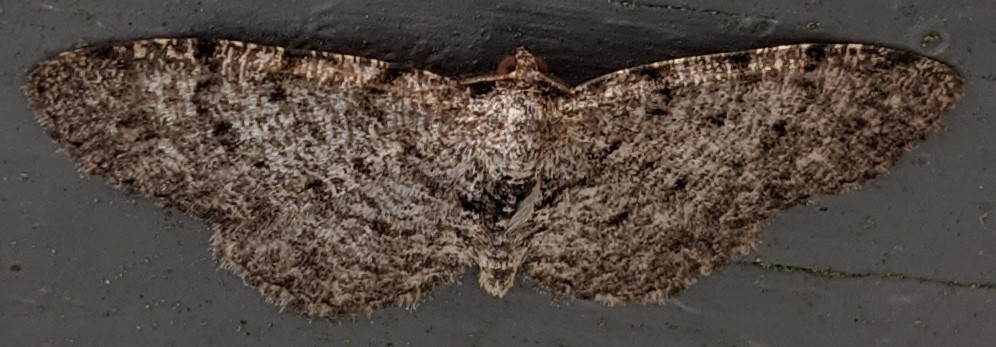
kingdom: Animalia
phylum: Arthropoda
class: Insecta
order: Lepidoptera
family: Geometridae
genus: Aethalura
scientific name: Aethalura intertexta
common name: Four-barred gray
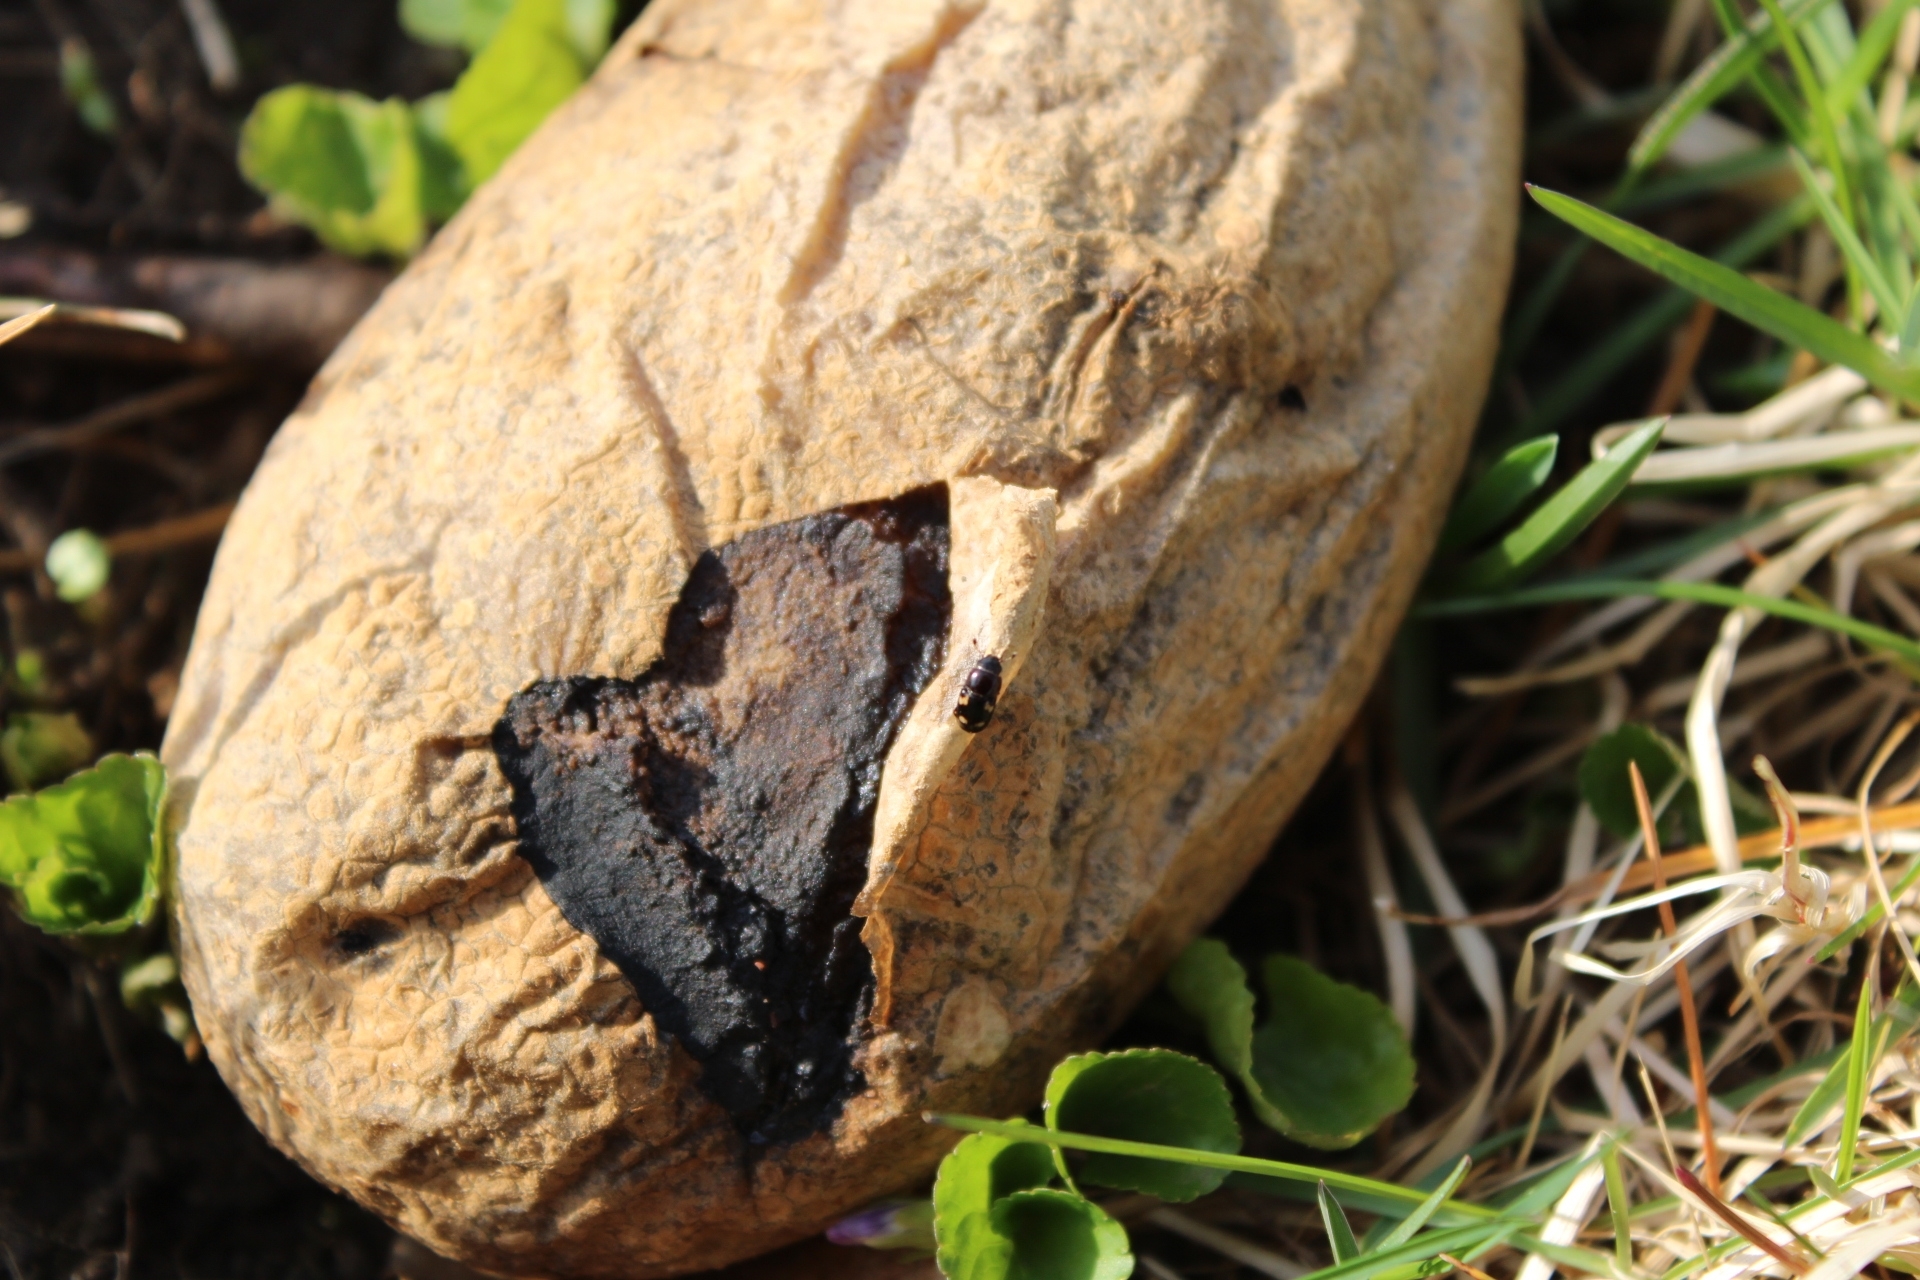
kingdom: Animalia
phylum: Arthropoda
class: Insecta
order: Coleoptera
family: Nitidulidae
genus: Glischrochilus
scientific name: Glischrochilus quadrisignatus
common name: Picnic beetle
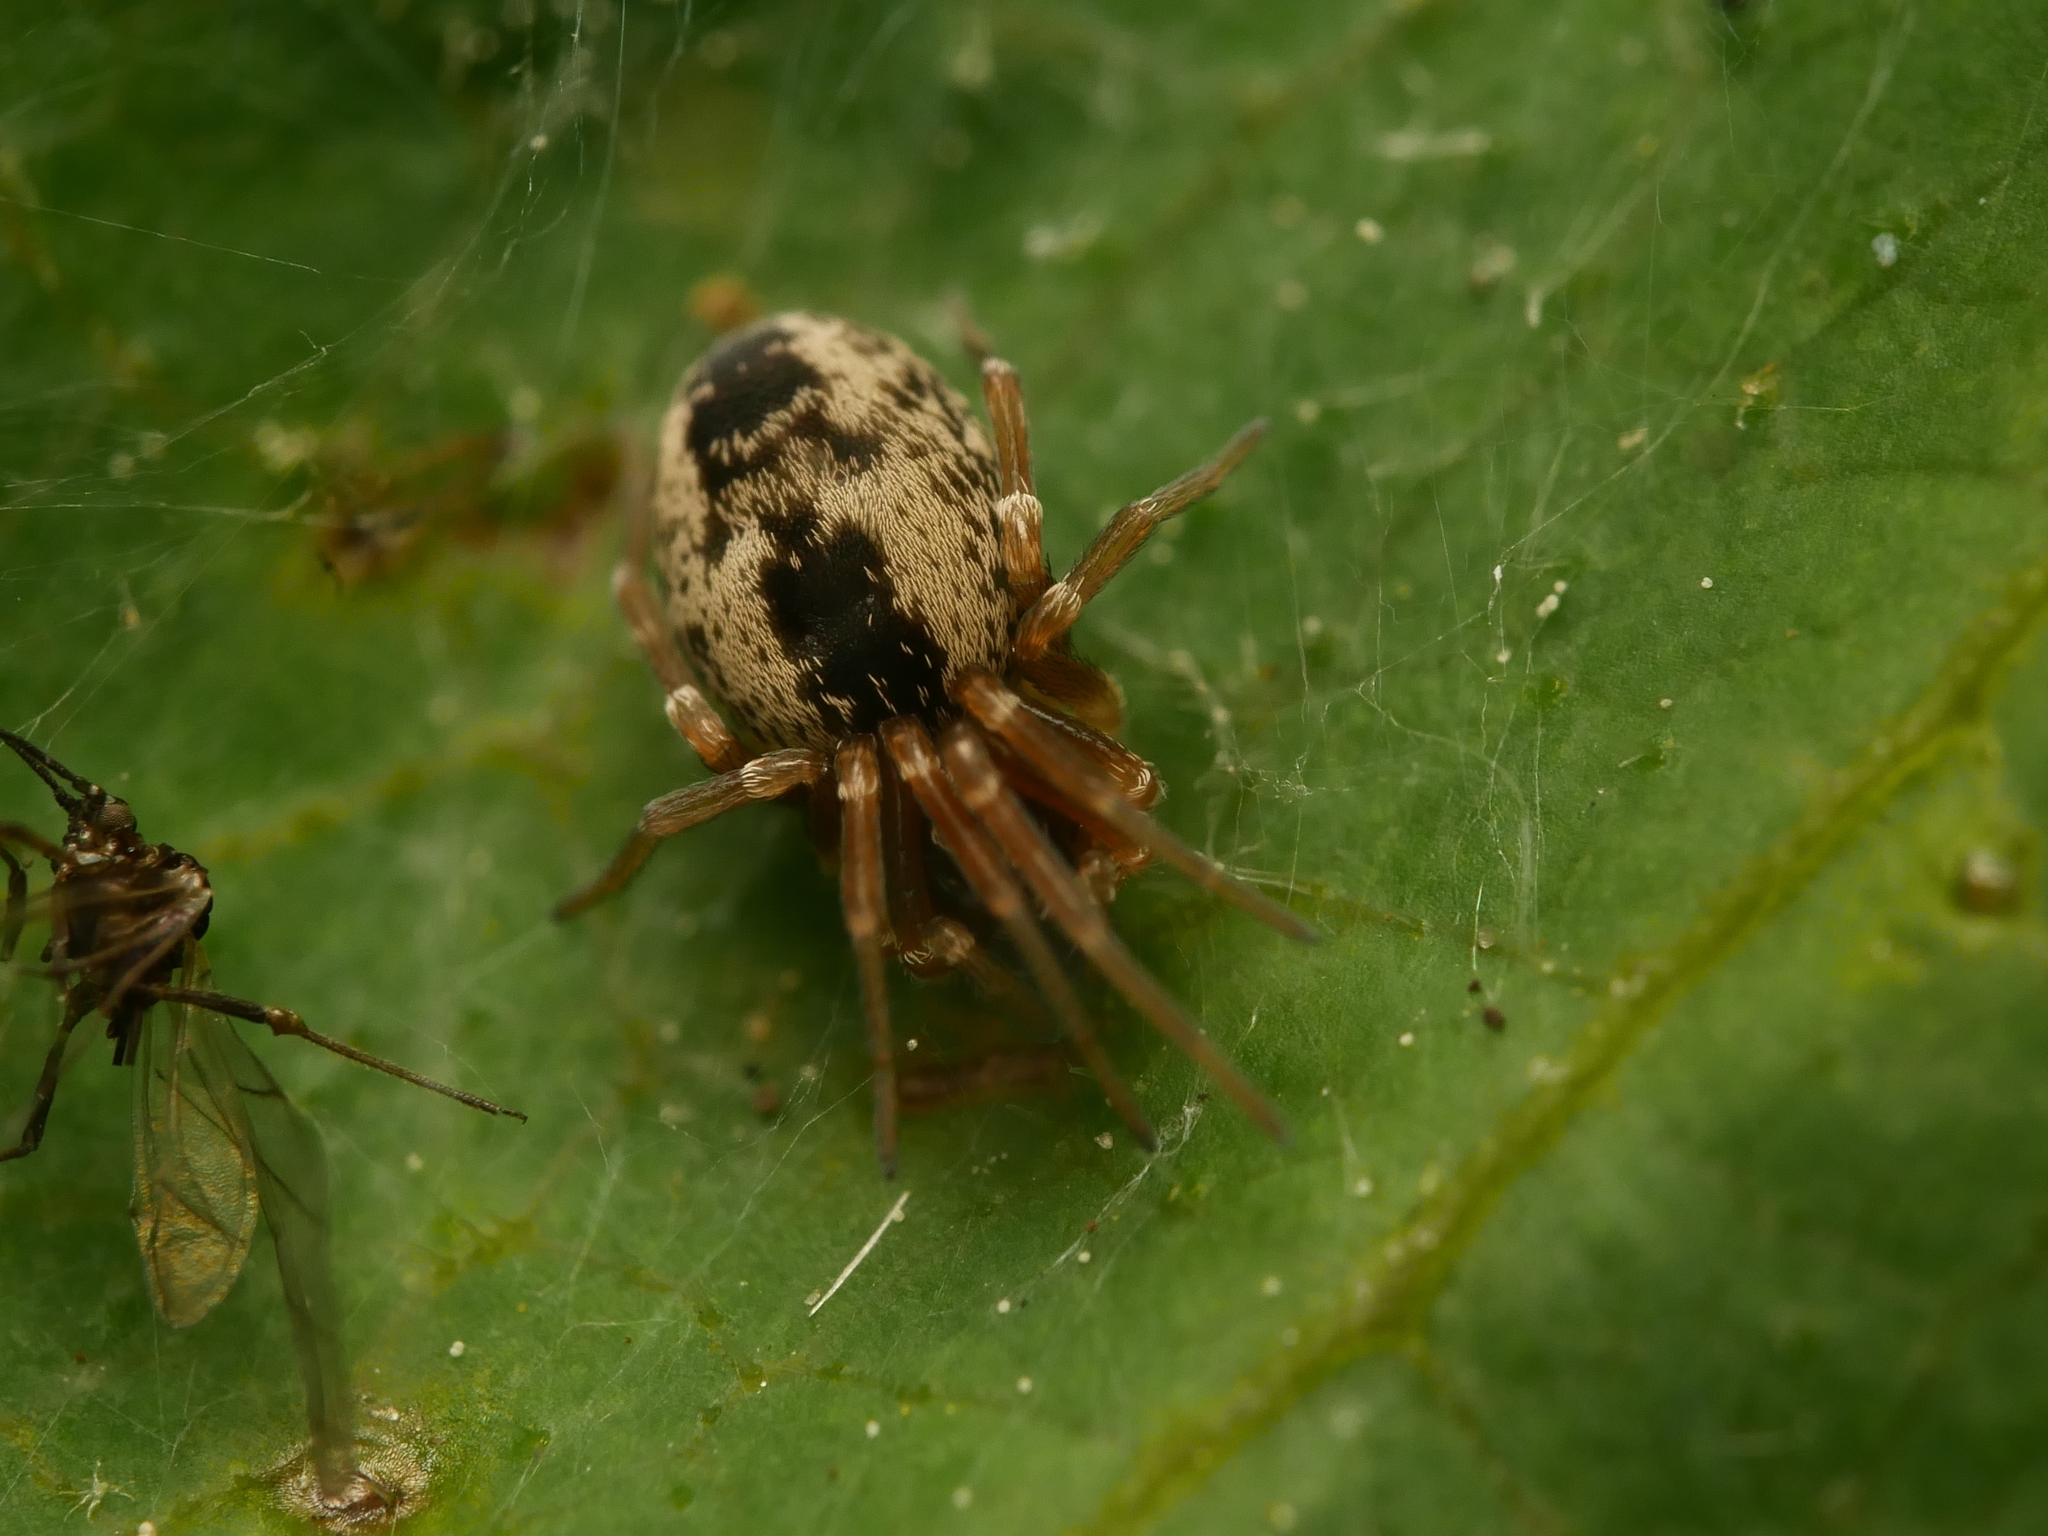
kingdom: Animalia
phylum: Arthropoda
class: Arachnida
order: Araneae
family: Dictynidae
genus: Dictyna
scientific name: Dictyna arundinacea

**The exercise:** Copy out every line of the listing above word for word, leaving out the pictures.

**Complete output:**
kingdom: Animalia
phylum: Arthropoda
class: Insecta
order: Lepidoptera
family: Geometridae
genus: Aethalura
scientific name: Aethalura intertexta
common name: Four-barred gray
kingdom: Animalia
phylum: Arthropoda
class: Insecta
order: Coleoptera
family: Nitidulidae
genus: Glischrochilus
scientific name: Glischrochilus quadrisignatus
common name: Picnic beetle
kingdom: Animalia
phylum: Arthropoda
class: Arachnida
order: Araneae
family: Dictynidae
genus: Dictyna
scientific name: Dictyna arundinacea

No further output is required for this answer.